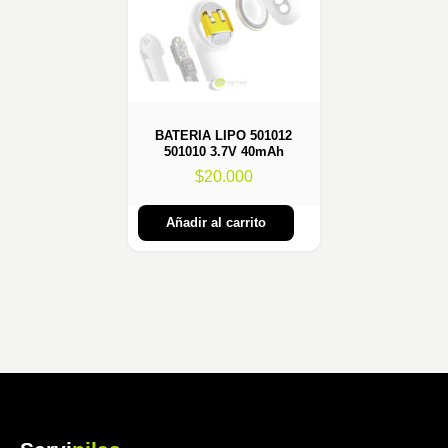
BATERIA LIPO 501012
501010 3.7V 40mAh
$
20.000
Añadir al carrito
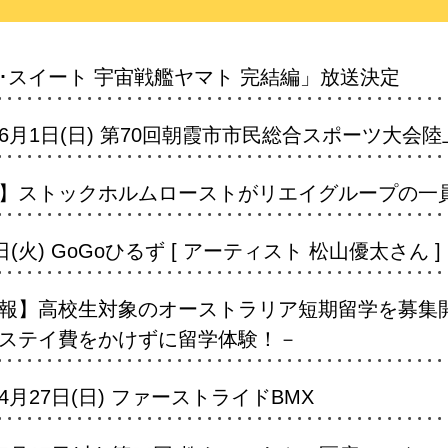
･スイート 宇宙戦艦ヤマト 完結編」放送決定
月1日(日) 第70回朝霞市市民総合スポーツ大会
】ストックホルムローストがリエイグループの一
(火) GoGoひるず [ アーティスト 松山優太さん ]
報】高校生対象のオーストラリア短期留学を募集開
ステイ費をかけずに留学体験！－
月27日(日) ファーストライドBMX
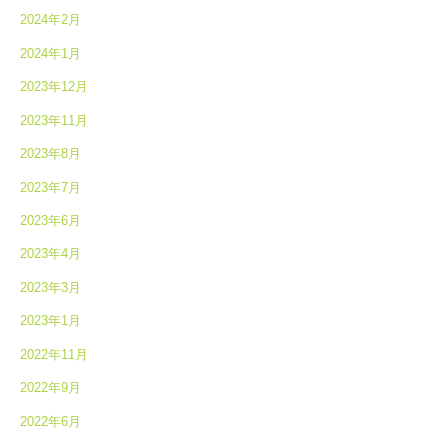
2024年2月
2024年1月
2023年12月
2023年11月
2023年8月
2023年7月
2023年6月
2023年4月
2023年3月
2023年1月
2022年11月
2022年9月
2022年6月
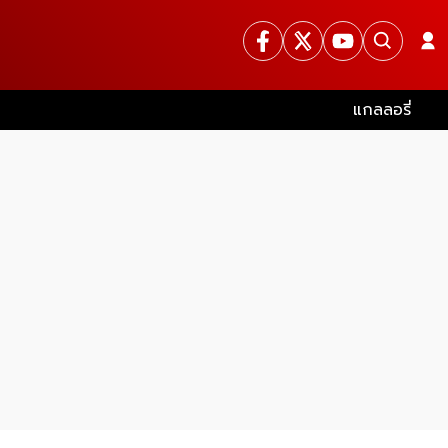
แกลลอรี่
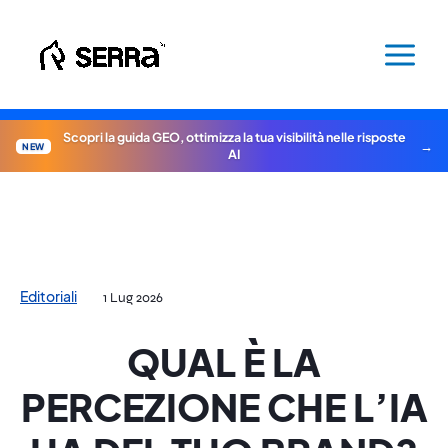
Vai
al
contenuto
Scopri la guida GEO, ottimizza la tua visibilità nelle risposte
NEW
AI
Editoriali
1 Lug 2026
QUAL È LA
PERCEZIONE CHE L’IA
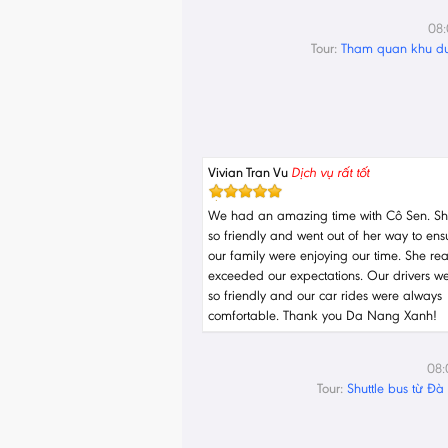
08
Tour:
Tham quan khu du 
Vivian Tran Vu
Dịch vụ rất tốt
We had an amazing time with Cô Sen. S
so friendly and went out of her way to ens
our family were enjoying our time. She rea
exceeded our expectations. Our drivers we
so friendly and our car rides were always
comfortable. Thank you Da Nang Xanh!
08:
Tour:
Shuttle bus từ Đ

- EXERCISE PROMPT:
Treat the line with "ステイ費をかけずに留学体験！－" as the start and the line with "We had an amazing time with Cô Sen. S" as the end, and return exactly that span of the data above, both ends included, without pictures.

- SOLVED EXERCISE:
ステイ費をかけずに留学体験！－
月27日(日) ファーストライドBMX
2024年2月
2024年1月
2023年12月
2023年11月
2023年8月
2023年7月
2023年6月
2023年4月
2023年3月
2023年1月
2022年11月
2022年9月
2022年6月
แกลลอรี่
Vai
al
contenuto
Scopri la guida GEO, ottimizza la tua visibilità nelle risposte
NEW
AI
Editoriali
1 Lug 2026
QUAL È LA
PERCEZIONE CHE L’IA
08
Tour:
Tham quan khu du 
Vivian Tran Vu
Dịch vụ rất tốt
We had an amazing time with Cô Sen. S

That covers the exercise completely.